Part V: The Oscillation – How Reality Sustains Itself

For anything to remain both real and identifiable, it must oscillate between freedom and constraint:

·         Too much freedom → chaos, fragmentation, loss of coherence.

·         Too much constraint → stasis, decay, loss of adaptability.

Reality is sustainable only when freedom interrupts constraint, and constraint stabilises freedom.

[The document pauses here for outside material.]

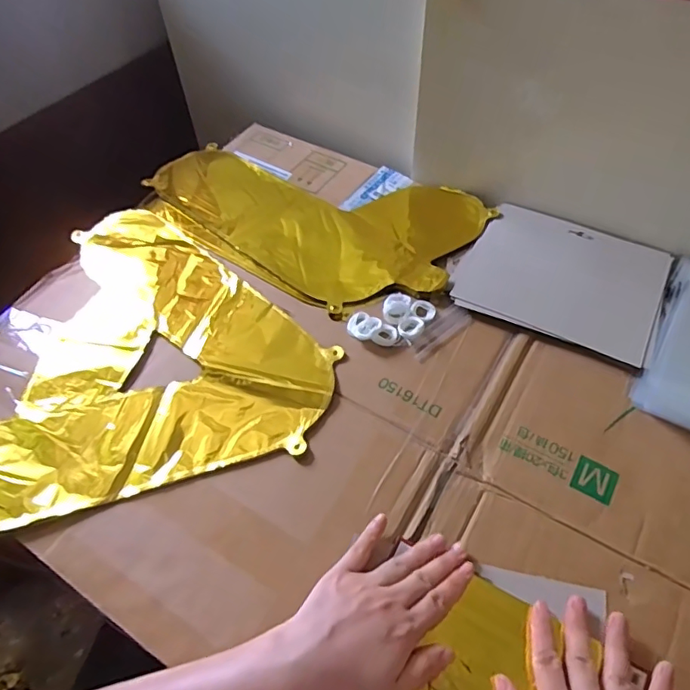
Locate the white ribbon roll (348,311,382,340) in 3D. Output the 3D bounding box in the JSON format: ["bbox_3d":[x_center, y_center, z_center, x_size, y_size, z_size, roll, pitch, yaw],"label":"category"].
[{"bbox_3d":[0.018,-0.019,0.544,0.033,0.010,0.029,32,61,23],"label":"white ribbon roll"}]

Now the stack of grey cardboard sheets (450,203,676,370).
[{"bbox_3d":[0.236,-0.075,0.583,0.196,0.009,0.166,22,58,17],"label":"stack of grey cardboard sheets"}]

Example: A society functions well when it allows enough dissent (free quanta) to evolve, but enough structure (aggregate coherence) to survive. An artist needs both inspiration (random input) and craft (structured constraint) to make work that lasts.

 

Conclusion: A New Understanding of Reality and the Human Role

This theory offers a way to understand how anything becomes real—not through continuity or logic alone, but through discrete, unpredictable action, captured and stabilised by structure.

The human being matures when it moves from being a dependent unit to a free quantum—able to act unpredictably and meaningfully. Its highest function is not obedience, but interruption: creating the input that forces systems to evolve.

Reality emerges not once, but again and again, whenever a quantum becomes free—and dares to act.